I have a German friend who’s not going to the local swimming bay any more because of the many inked swastikas he sees on naked arms and backs there. My husband was standing behind a skinhead in a queue at the AA who had a big swastika on his shaved head. It was a while ago, on 27 January 2005 exactly – the 60th Holocaust Remembrance Day of the liberation of Auschwitz. Maybe that gave him more courage to say something to the guy in military boots in front of him while no-one else took much notice. And maybe 10 years later he wouldn’t have said anything any more because he had become too acclimatised.

Another German friend cycled past a party in her New Brighton neighbourhood and was appalled to see a Nazi flag hanging in the open garage while no-one seemed to mind. She knows it’s not the Kiwi way to get involved – “each to their own”, “let’s not make a fuss”. One week after the attack, while I was heading to the first public prayer at Hagley Park, she texted me. “Now I’m thinking about reporting these people in my street,”. She was still hesitant. “Do it,” I said.

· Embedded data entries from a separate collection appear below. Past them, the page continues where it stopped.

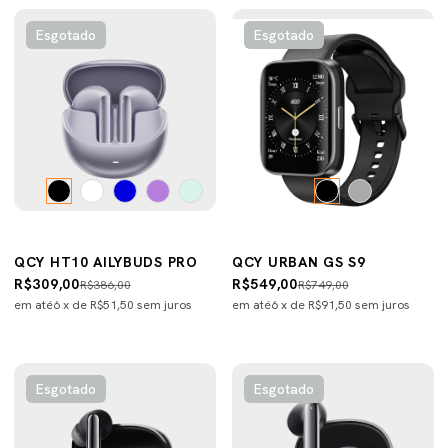
Esgotado
Esgotado
QCY HT10 AILYBUDS PRO
QCY URBAN GS S9
R$309,00
R$549,00
R$386,00
R$749,00
em até
6
x de
R$51,50
sem juros
em até
6
x de
R$91,50
sem juros
Esgotado
Esgotado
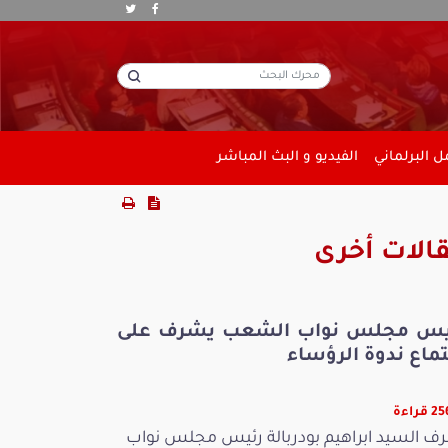
 البرلماني
الفيديو و البث المباشر
الات أخرى
يس مجلس نواب الشعب يشرف على
ماع ندوة الرؤساء
قراءة
ف السيد ابراهيم بودربالة رئيس مجلس نواب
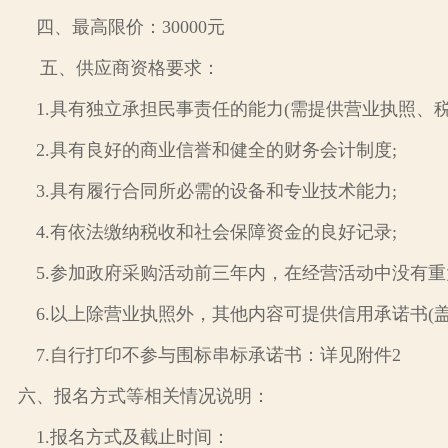
四、最高限价：
30000元
五
、供应商资格要求：
1.具有独立承担民事责任的能力(需提供营业执照、
2.具有良好的商业信誉和健全的财务会计制度;
3.具有履行合同所必需的设备和专业技术能力;
4.有依法缴纳税收和社会保障资金的良好记录;
5.参加政府采购活动前三年内，在经营活动中没有重
6.以上除营业执照外，其他内容可提供信用承诺书(盖
7.自行打印不参与围标串标承诺书：详见附件2
六
、报名方式等相关情况说明：
1.报名方式及截止时间：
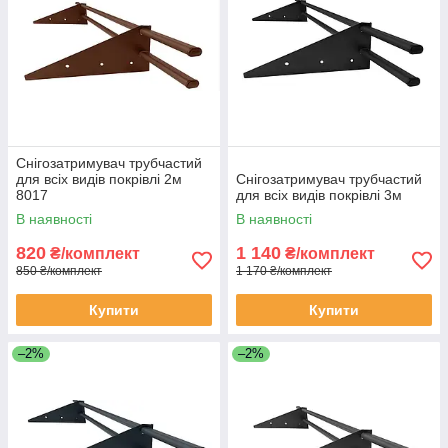
Снігозатримувач трубчастий
для всіх видів покрівлі 2м
Снігозатримувач трубчастий
8017
для всіх видів покрівлі 3м
В наявності
В наявності
820
1 140
₴/комплект
₴/комплект
850 ₴/комплект
1 170 ₴/комплект
Купити
Купити
–2%
–2%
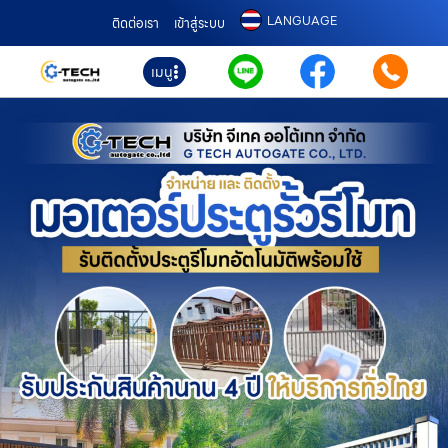
LANGUAGE
ติดต่อเรา
เข้าสู่ระบบ
เมนู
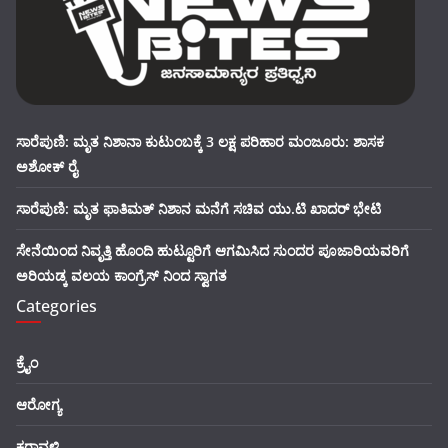
ಸಾರೆಪುಣಿ: ಮೃತ ನಿಶಾನಾ ಕುಟುಂಬಕ್ಕೆ 3 ಲಕ್ಷ ಪರಿಹಾರ ಮಂಜೂರು: ಶಾಸಕ
ಅಶೋಕ್ ರೈ
ಸಾರೆಪುಣಿ: ಮೃತ ಫಾತಿಮತ್ ನಿಶಾನ ಮನೆಗೆ ಸಚಿವ ಯು.ಟಿ ಖಾದರ್ ಭೇಟಿ
ಸೇನೆಯಿಂದ ನಿವೃತ್ತಿ ಹೊಂದಿ ಹುಟ್ಟೂರಿಗೆ ಆಗಮಿಸಿದ ಸುಂದರ ಪೂಜಾರಿಯವರಿಗೆ
ಅರಿಯಡ್ಕ ವಲಯ ಕಾಂಗ್ರೆಸ್ ನಿಂದ ಸ್ವಾಗತ
Categories
ಕ್ರೈಂ
ಆರೋಗ್ಯ
ಕರಾವಳಿ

I wrote a comment piece around the 2004 anti-racism march in Christchurch for the Press and was publicly called a “chest beating guilty liberal” and “newcomer to the debate” by a local politician. Today I’m not so new to the debate. Sadly, I have also become desensitised to what once appalled me. But I still cannot get my head around our foreign minister who has been xenophobic to win votes and got away with it. Hang on, isn’t that the kind of job that takes you to places abroad where people might look and speak differently? Oh, he’s a good bloke. He played rugby and can hold a drink. Who cares. She’ll be right.

But she won’t be right. During that first week after the tragedy, the New Zealand Herald revealed that pig heads had been dumped at the Al Noor Mosque by neo-Nazi Phil Arps in 2016. He had filmed himself with the Hitler salute, shouting “Bring on the cull”. Arps, the owner of “Beneficial Insulation”, has been driving his van with Nazi symbols around the city for years – sun wheel, 14.88 and all. It wasn’t a news story until now. And he sure wasn’t the only one of his ilk, as the Islamic Women’s Council has pointed out over and over again without apparently being heard.

Also in that first week, a swastika was sprayed on the Christchurch street where the mosque shooter was arrested. In the light of the attack, it seems absolutely disgusting. Why was it not shocking before, in the light of eight decades of hate and the murder of millions of innocent people it represents?

To use the words of Afghanistan war veteran Simon Stromborn from the Porirua RSA: “People have said the Christchurch terror attacks was the day we lost our innocence. It was also the day our ignorance was exposed.”

I want to get this off my chest without pointing even the tiniest finger at this country – yes, mine – while it was showing the world how to react to terrorism with love. When I walk past the sea of cards and wilting flowers on the footpath alongside the Botanical garden on my way to a victim at the hospital who might never walk again, or a grieving family that is just holding it all together, or finally to the Masjid Al Noor for a visit, I feel nothing but gratitude for living and belonging here. I wish I could say I’m proud as well. I am. But it’s too ingrained in me that national pride is wrong.

Over in Germany, what happened in Christchurch has already fallen off the news radar again. My work is slowing down. They have their own demons to tackle. An alarming report by a leading institute about right-wing extremism came out last week in Der Spiegel. It states that the number of right-wing hate crimes in the country has been rising drastically for years. The gap between what’s on the police’s radar and what is really happening to people of different colours and religions is huge. The authorities turned a blind eye. We’re all the same and all in this together.